A direcção da PIDE confessa-o no entanto, sublinhando as fraquezas evidentes como atrás ficou referenciado, mas mesmo assim não se coíbe de aconselhar o topo da hierarquia do Estado a entrar numa aventura: “não restam dúvidas de que estamos em face duma operação possível e viável, em que é manifesto o interesse do apoio a conceder-lhe”.

No Memorando, já assinalado, emitido um mês depois do relatório – 26/7/67 -, que a estrutura dirigente da PIDE fez questão de “não (fazer) seguir” para as entidades competentes, escreve-se que o treino em Angola partiu de um pedido de Bernard Kolelas, pedido este que foi “apoiado em promessas, de que seriam enviados instrutores que se juntariam a estes homens”.

Mas no ponto seguinte, alerta-se: “até à presente data, não chegaram quaisquer elementos a Angola com esse fim e a situação do referido grupo (o inicial) começa a deteriorar-se”.

▶ _DADOS FORNECIDOS_
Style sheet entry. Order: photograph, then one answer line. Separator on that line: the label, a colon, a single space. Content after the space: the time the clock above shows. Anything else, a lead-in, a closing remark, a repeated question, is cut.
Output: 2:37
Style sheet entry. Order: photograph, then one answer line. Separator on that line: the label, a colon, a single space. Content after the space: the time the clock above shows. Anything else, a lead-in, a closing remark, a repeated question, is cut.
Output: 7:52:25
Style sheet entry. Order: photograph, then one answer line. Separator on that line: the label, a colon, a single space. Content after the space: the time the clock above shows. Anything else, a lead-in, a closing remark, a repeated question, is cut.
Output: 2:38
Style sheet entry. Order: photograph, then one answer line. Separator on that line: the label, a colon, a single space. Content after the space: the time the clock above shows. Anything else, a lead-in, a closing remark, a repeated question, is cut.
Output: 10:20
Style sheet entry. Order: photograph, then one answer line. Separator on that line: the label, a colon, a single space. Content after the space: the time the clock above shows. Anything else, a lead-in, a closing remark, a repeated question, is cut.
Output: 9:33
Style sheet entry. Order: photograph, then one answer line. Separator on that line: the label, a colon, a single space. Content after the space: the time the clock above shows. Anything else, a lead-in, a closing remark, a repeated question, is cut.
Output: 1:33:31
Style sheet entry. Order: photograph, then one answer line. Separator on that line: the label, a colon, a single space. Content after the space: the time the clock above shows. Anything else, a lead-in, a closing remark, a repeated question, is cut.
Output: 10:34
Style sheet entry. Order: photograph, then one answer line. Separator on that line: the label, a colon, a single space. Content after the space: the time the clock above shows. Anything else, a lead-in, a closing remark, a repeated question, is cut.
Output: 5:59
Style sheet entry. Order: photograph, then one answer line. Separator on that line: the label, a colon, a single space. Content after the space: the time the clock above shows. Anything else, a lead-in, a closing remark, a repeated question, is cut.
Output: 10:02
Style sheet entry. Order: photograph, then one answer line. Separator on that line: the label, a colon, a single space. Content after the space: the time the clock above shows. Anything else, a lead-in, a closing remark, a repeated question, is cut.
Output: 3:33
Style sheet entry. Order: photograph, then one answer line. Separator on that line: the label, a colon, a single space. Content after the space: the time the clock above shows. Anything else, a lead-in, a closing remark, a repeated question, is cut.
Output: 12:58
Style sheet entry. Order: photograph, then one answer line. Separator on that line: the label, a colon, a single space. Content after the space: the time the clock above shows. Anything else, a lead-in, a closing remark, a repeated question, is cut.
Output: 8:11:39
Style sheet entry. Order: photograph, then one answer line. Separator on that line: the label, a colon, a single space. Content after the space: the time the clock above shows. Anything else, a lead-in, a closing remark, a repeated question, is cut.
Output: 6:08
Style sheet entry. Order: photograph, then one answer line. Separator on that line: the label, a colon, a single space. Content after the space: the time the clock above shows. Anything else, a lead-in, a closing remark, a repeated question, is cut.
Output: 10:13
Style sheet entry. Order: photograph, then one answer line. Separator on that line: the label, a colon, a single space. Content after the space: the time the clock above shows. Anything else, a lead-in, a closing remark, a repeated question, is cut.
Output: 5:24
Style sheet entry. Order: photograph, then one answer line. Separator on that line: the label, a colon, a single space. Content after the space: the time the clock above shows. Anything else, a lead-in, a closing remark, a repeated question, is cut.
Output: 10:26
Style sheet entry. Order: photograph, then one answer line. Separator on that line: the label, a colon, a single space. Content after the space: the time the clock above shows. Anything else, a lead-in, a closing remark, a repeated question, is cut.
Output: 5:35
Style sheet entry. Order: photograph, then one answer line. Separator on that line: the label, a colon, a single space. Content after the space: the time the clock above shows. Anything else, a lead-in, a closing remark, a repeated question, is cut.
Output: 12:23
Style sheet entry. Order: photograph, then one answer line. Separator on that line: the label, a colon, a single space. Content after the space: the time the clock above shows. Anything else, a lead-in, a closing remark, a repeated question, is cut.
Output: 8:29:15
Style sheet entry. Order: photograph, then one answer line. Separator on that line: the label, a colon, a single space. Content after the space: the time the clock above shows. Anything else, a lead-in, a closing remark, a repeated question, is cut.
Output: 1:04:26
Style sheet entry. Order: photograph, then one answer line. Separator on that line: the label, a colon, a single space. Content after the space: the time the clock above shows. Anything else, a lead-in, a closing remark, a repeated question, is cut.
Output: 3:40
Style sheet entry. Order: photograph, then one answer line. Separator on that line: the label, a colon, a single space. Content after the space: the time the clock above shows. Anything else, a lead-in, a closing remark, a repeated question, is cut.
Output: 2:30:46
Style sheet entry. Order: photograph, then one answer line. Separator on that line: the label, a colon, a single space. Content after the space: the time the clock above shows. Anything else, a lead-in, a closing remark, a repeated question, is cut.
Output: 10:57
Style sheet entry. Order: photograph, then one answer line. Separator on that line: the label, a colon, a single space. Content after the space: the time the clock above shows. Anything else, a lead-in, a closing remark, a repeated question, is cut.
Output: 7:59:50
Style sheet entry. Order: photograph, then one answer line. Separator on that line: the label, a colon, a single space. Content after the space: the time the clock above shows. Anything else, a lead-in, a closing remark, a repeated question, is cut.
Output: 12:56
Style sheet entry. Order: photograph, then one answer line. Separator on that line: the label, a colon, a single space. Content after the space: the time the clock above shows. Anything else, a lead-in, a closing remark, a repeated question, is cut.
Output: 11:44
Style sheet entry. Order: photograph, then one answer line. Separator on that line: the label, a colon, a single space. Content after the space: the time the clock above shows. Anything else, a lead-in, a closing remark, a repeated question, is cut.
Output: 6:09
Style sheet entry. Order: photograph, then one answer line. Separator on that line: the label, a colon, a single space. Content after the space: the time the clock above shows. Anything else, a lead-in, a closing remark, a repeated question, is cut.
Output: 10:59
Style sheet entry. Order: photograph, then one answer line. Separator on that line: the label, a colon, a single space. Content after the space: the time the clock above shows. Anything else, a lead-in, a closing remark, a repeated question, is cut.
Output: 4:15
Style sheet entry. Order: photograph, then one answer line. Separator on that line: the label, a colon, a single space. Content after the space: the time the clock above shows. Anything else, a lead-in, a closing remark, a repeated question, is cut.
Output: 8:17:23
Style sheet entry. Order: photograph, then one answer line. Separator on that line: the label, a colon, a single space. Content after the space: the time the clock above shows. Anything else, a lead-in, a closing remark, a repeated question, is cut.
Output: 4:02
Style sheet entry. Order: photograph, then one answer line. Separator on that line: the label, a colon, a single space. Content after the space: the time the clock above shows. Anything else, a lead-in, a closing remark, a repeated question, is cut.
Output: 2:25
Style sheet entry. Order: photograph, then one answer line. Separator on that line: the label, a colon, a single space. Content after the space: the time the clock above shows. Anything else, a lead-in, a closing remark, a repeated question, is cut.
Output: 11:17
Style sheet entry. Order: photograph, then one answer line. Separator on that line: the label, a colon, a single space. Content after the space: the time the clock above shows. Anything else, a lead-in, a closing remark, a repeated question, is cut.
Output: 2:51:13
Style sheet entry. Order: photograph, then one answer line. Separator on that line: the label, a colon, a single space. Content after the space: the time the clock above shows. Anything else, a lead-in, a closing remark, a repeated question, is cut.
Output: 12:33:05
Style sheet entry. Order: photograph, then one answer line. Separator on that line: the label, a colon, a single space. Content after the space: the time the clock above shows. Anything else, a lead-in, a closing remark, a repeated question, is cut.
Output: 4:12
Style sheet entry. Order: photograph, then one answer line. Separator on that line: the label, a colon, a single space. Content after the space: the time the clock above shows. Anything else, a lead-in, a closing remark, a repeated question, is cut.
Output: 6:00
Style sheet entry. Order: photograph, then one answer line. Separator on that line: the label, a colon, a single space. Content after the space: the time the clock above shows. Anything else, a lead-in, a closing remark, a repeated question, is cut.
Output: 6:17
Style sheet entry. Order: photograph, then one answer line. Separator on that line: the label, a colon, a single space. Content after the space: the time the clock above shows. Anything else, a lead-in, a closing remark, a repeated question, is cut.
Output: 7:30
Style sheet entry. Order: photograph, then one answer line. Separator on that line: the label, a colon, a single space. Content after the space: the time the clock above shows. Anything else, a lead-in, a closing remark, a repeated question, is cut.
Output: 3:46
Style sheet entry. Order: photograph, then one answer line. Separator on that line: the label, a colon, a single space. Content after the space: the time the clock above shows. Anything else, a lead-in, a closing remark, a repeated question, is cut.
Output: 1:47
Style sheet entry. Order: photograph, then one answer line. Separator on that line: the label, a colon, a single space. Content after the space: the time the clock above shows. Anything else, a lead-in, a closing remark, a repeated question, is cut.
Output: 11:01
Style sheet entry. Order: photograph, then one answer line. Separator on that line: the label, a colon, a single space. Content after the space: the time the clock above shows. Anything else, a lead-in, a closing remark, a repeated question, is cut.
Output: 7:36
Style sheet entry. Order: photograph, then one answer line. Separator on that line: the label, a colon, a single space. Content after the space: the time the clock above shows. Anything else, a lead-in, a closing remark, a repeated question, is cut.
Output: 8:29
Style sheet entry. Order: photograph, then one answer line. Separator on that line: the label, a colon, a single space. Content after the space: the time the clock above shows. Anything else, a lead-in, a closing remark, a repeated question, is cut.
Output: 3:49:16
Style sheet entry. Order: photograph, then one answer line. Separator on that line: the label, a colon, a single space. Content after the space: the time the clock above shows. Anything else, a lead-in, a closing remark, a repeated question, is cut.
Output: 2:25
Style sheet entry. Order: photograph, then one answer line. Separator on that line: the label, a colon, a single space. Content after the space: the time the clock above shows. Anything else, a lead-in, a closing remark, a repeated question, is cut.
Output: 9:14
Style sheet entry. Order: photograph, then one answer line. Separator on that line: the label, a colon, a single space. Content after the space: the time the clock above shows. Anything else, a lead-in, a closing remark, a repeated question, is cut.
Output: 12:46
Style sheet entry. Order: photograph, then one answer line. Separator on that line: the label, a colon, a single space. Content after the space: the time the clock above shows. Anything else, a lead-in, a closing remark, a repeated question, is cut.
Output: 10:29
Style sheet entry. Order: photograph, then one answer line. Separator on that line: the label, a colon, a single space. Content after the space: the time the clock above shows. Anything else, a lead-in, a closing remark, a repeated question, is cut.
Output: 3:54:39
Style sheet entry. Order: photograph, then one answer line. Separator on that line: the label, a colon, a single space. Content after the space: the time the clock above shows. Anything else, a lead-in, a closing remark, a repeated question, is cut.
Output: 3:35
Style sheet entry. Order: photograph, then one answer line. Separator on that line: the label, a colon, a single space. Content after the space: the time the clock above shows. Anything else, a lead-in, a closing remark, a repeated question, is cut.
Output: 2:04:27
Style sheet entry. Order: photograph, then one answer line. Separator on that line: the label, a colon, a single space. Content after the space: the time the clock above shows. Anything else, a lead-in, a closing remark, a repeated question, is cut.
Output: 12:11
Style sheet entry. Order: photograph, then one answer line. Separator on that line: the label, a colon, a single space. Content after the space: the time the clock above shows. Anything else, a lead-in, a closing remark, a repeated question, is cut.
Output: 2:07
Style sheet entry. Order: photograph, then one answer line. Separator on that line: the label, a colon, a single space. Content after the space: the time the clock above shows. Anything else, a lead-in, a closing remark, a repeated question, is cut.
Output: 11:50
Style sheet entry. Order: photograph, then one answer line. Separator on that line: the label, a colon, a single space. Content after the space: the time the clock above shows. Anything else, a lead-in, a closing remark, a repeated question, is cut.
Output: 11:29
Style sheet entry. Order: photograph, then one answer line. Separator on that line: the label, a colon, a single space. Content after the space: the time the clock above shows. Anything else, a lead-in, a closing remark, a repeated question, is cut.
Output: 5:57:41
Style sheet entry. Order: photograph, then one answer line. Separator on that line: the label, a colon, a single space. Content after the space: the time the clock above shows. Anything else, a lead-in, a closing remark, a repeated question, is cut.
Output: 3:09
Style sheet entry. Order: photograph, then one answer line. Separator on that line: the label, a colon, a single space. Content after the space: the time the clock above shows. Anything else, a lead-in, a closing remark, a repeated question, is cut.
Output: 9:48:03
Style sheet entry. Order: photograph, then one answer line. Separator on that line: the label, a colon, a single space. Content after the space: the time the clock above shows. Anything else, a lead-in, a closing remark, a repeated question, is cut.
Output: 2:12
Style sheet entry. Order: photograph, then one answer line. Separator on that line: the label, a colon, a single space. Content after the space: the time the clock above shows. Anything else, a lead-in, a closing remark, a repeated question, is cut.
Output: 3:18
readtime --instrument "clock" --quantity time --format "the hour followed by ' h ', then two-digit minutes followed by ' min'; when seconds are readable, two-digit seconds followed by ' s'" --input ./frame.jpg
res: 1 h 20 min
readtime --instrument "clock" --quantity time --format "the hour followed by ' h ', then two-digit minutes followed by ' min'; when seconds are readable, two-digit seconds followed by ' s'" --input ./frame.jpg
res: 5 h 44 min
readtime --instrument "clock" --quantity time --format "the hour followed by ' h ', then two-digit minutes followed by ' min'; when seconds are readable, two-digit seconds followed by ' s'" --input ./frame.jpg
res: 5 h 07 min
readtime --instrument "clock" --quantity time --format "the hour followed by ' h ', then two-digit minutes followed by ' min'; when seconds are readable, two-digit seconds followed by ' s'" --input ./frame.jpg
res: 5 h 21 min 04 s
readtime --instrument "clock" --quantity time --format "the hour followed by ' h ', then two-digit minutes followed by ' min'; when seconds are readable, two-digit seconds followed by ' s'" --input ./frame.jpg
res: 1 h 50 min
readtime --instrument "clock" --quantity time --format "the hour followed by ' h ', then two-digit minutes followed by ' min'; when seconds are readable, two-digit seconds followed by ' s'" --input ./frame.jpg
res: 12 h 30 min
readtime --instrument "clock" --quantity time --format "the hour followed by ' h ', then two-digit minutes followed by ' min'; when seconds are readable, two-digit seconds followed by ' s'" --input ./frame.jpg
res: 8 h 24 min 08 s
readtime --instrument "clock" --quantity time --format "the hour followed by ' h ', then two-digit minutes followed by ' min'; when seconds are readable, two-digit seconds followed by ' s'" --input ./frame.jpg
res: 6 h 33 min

▶ _COMPLETE O SEGUINTE_
A. Segundo o texto sobre a PIDE, de quem partiu o pedido de treino em Angola?
B. Edite tudo desde o início das entradas até à linha que contém "Output: 7:52:25", inclusive, substituindo "answer line" por "reply line" e deixando o resto inalterado.

▶ _RESPOSTAS_
A. De Bernard Kolelas.

B.
Style sheet entry. Order: photograph, then one reply line. Separator on that line: the label, a colon, a single space. Content after the space: the time the clock above shows. Anything else, a lead-in, a closing remark, a repeated question, is cut.
Output: 2:37
Style sheet entry. Order: photograph, then one reply line. Separator on that line: the label, a colon, a single space. Content after the space: the time the clock above shows. Anything else, a lead-in, a closing remark, a repeated question, is cut.
Output: 7:52:25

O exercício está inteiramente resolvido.